Spring before kindergarten (CPSE → CSE): 

  • Request CSE review; update evaluations as needed. 
  • Discuss school-age program/placement, supports, and ESY if regression/recoupment criteria apply.  

What to do if you disagree (or hit delays) 

If, after your CPSE or CSE meeting, you disagree with the committee’s decision about your child’s eligibility, services, or placement, you have the right to formally challenge it. Parents may request mediation or file a due process complaint. 

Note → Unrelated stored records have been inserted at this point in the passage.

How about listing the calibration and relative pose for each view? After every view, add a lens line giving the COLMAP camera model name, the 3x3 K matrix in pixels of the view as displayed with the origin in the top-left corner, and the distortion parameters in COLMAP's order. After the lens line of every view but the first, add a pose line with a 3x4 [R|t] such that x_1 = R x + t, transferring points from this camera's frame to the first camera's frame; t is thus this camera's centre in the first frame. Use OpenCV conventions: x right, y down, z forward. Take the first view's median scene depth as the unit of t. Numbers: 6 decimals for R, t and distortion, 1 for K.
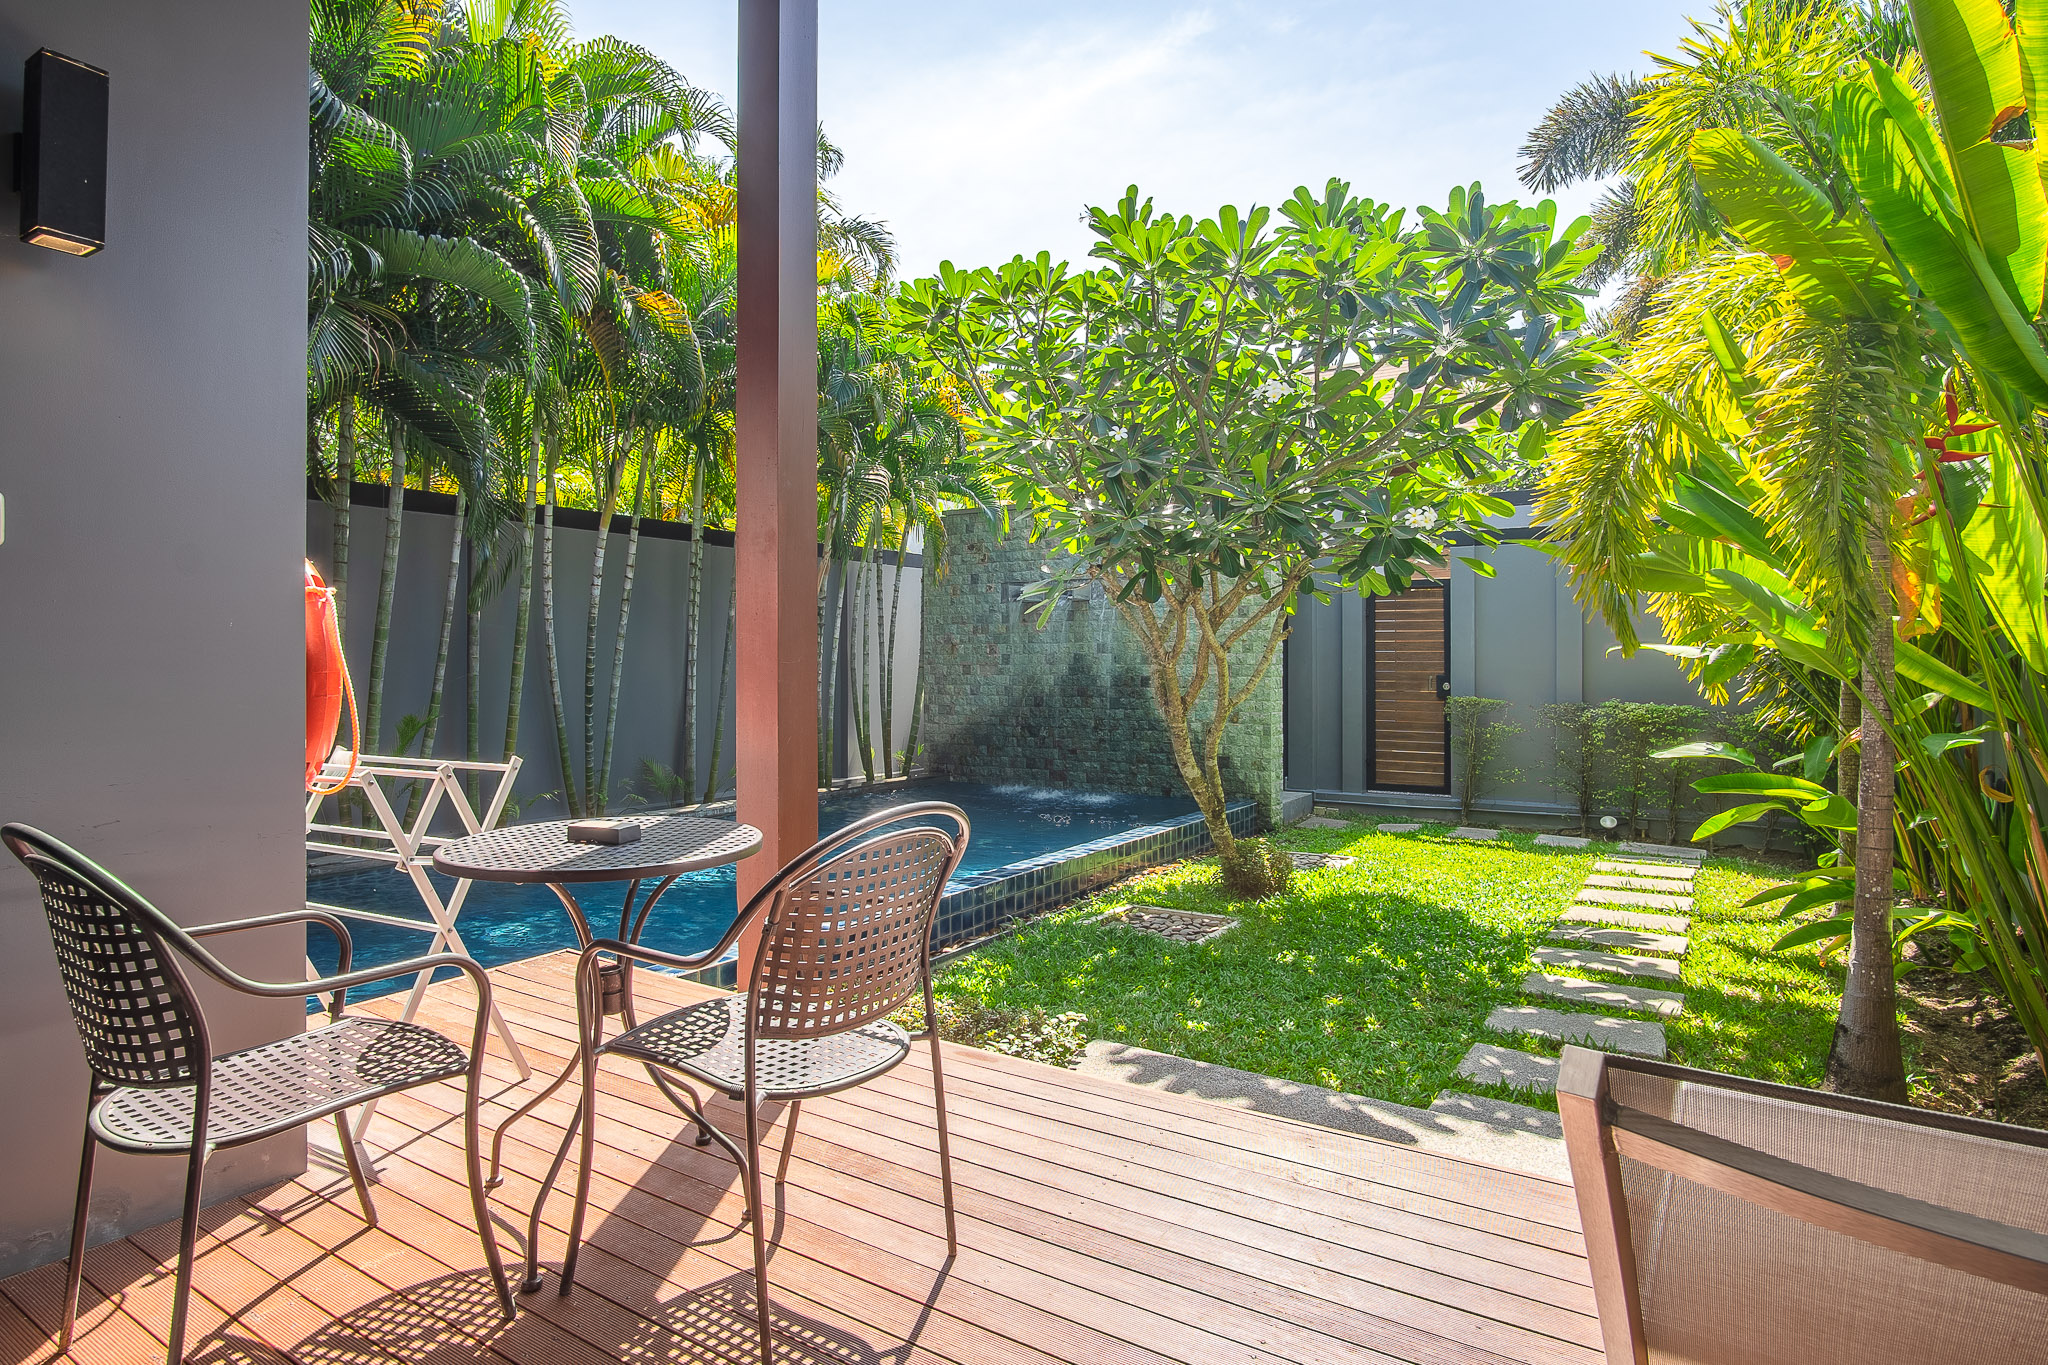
lens RADIAL K [[1087.9, 0, 1010.3], [0, 1087.9, 679.0], [0, 0, 1]] dist [-0.015659, 0.005383]
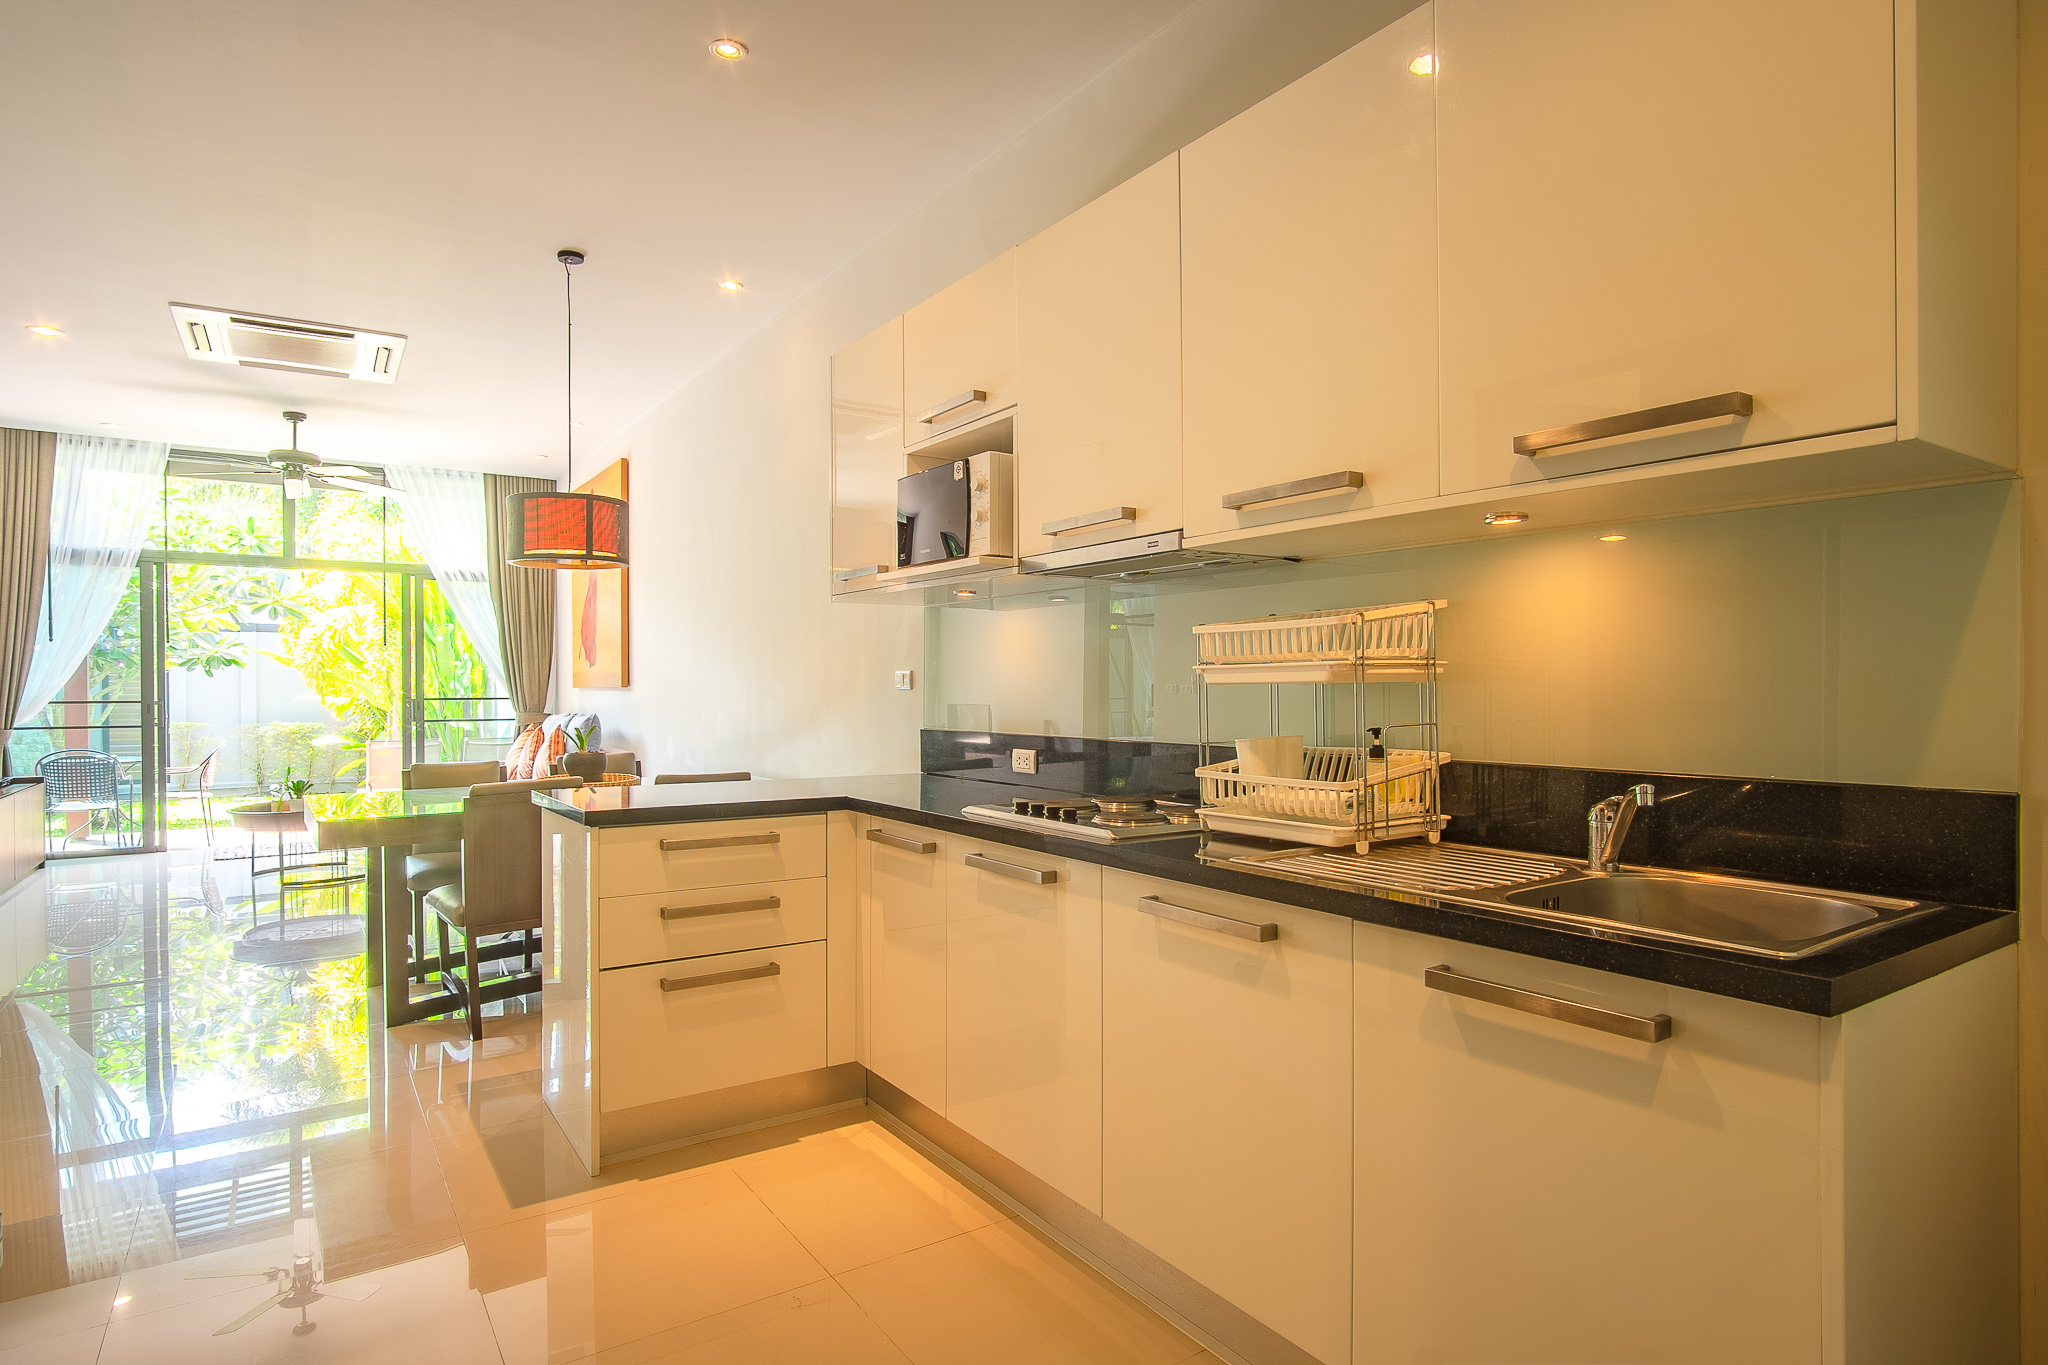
lens RADIAL K [[1087.9, 0, 996.7], [0, 1087.9, 688.6], [0, 0, 1]] dist [-0.015659, 0.005383]
pose [[0.401009, -0.004407, 0.916063, -0.586279], [0.013230, 0.999912, -0.000981, -0.014785], [-0.915978, 0.012513, 0.401032, -0.788812]]
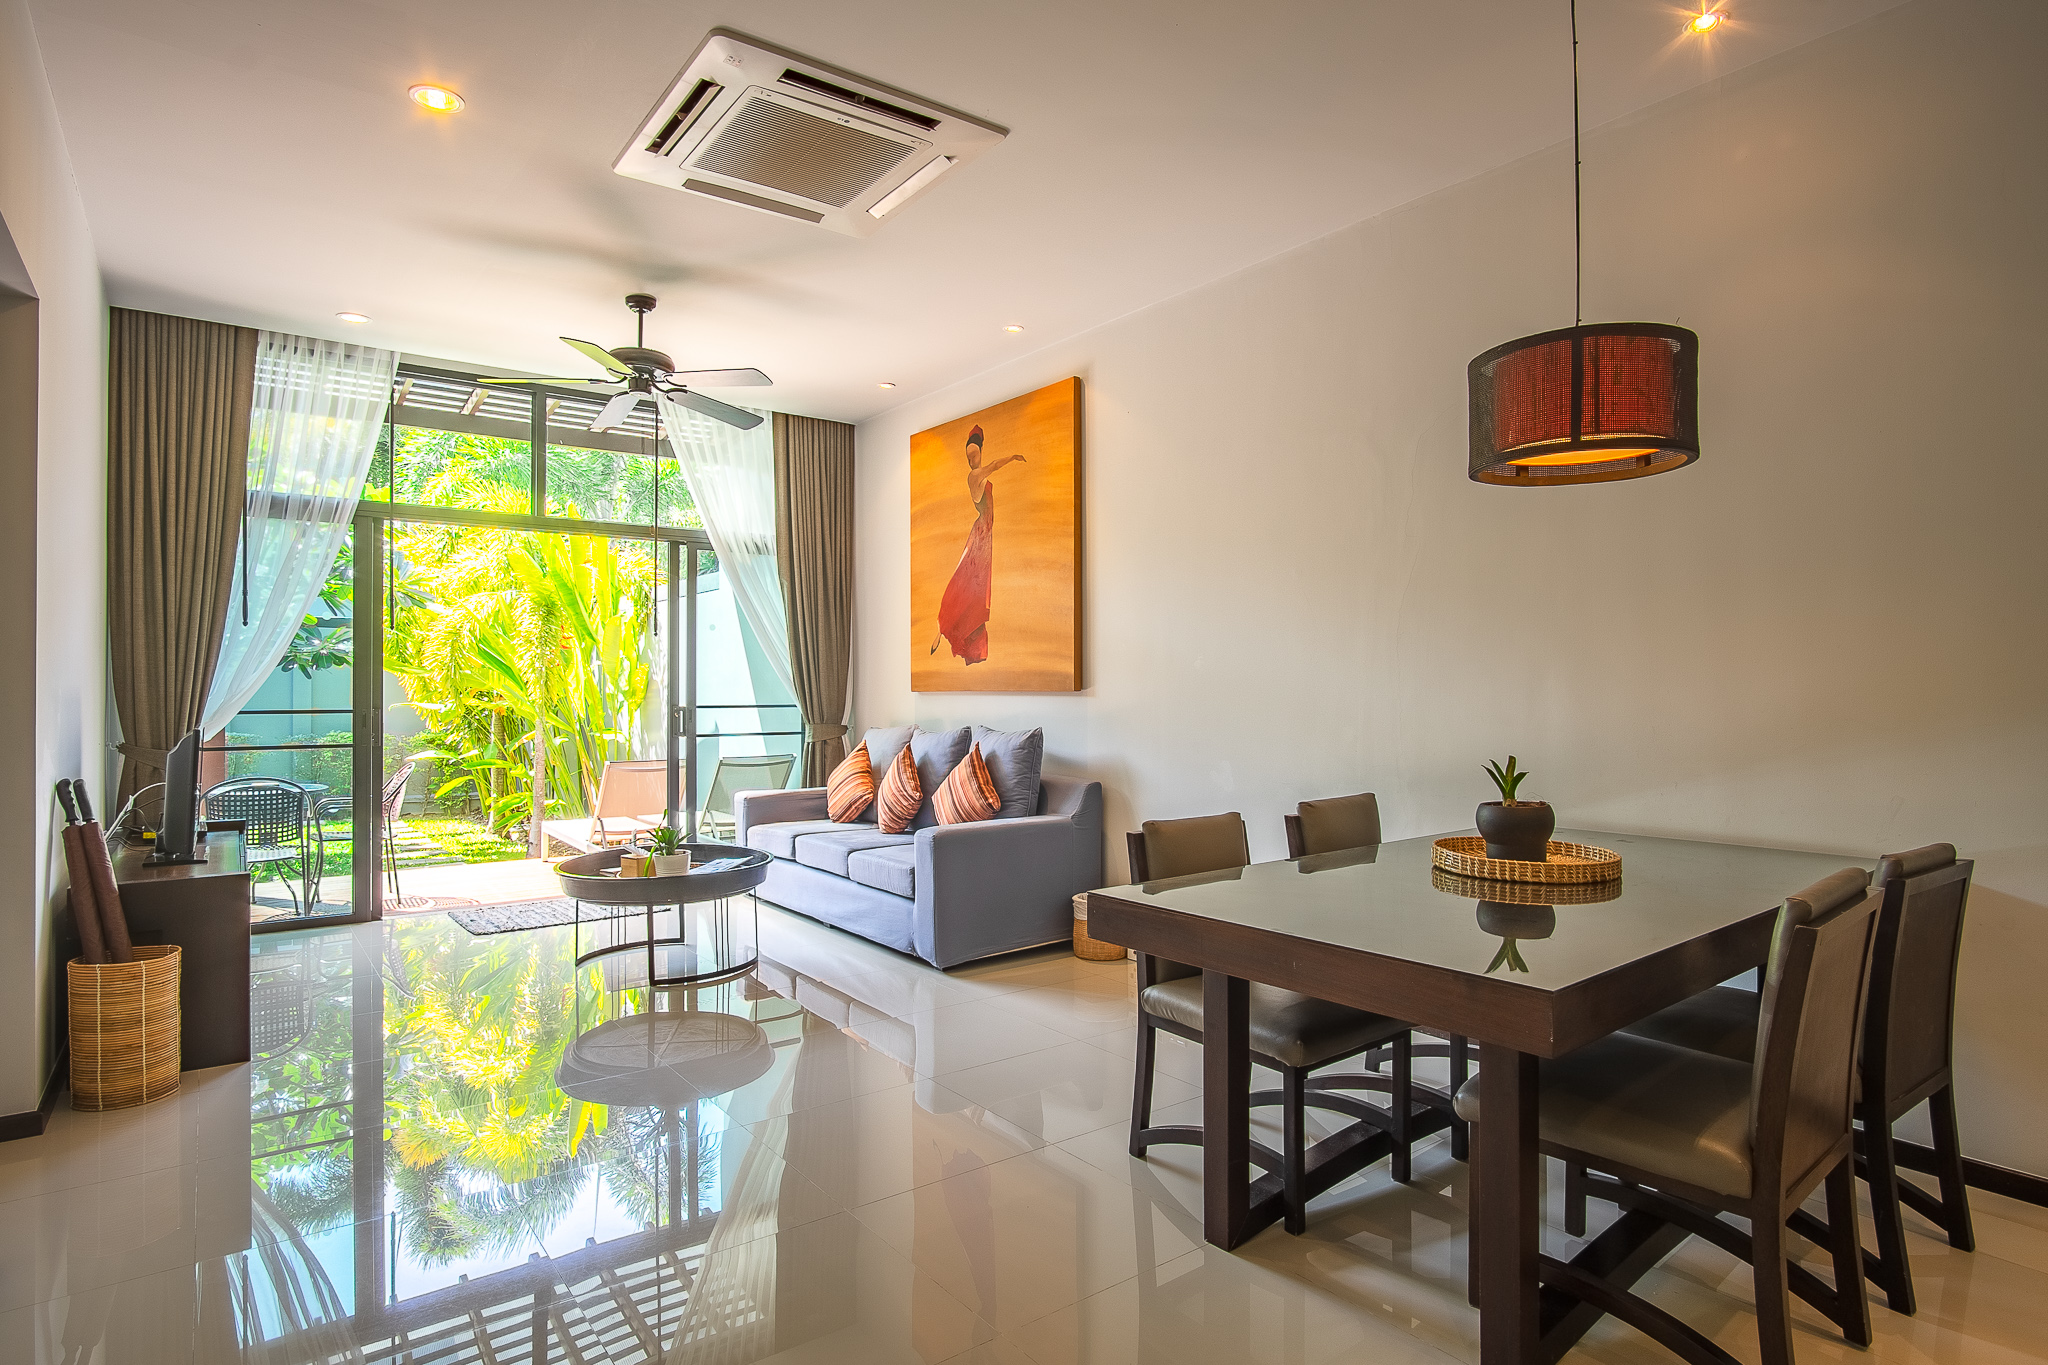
lens RADIAL K [[1087.9, 0, 1008.1], [0, 1087.9, 682.6], [0, 0, 1]] dist [-0.015659, 0.005383]
pose [[0.354317, 0.006136, 0.935105, -0.526899], [0.013064, 0.999848, -0.011511, -0.018093], [-0.935034, 0.016295, 0.354183, -0.429751]]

  • Mediation is a free, voluntary process where you and the school district meet with a neutral mediator provided by the state to try to reach an agreement. It’s often less adversarial and faster than a hearing. You can request mediation by completing the State Mediation Request Form available through the New York State Dispute Resolution Association (NYSDRA): link here
  • Due Process Complaints are formal legal requests for a hearing before an impartial hearing officer. These are filed in writing with both your school district and the New York State Education Department’s Office of Special Education. Details, timelines, and sample forms are in the Procedural Safeguards Notice (May 2024) available here. 

You don’t have to face these steps alone — parent centers like Parent to Parent of NYS and Advocates for Children of New York can guide you through the process and help you decide which option best fits your situation. 

Final tips 

  • Keep a binder (or shared drive folder) with evaluations, IFSP/IEP pages, notices, and correspondence. 
  • Always confirm timelines and next steps in writing (email recap after meetings). 
  • Bring a support person (friend, advocate) to meetings if it helps you feel heard / to remember all that is discussed. 
  • Take notes. Ask questions if you aren’t 100% sure. Ask clearly ‘what are the next steps I need to take’. 
  • Remember: you’re an equal team member—and your child’s best expert. The State’s own Safeguards Notice says so!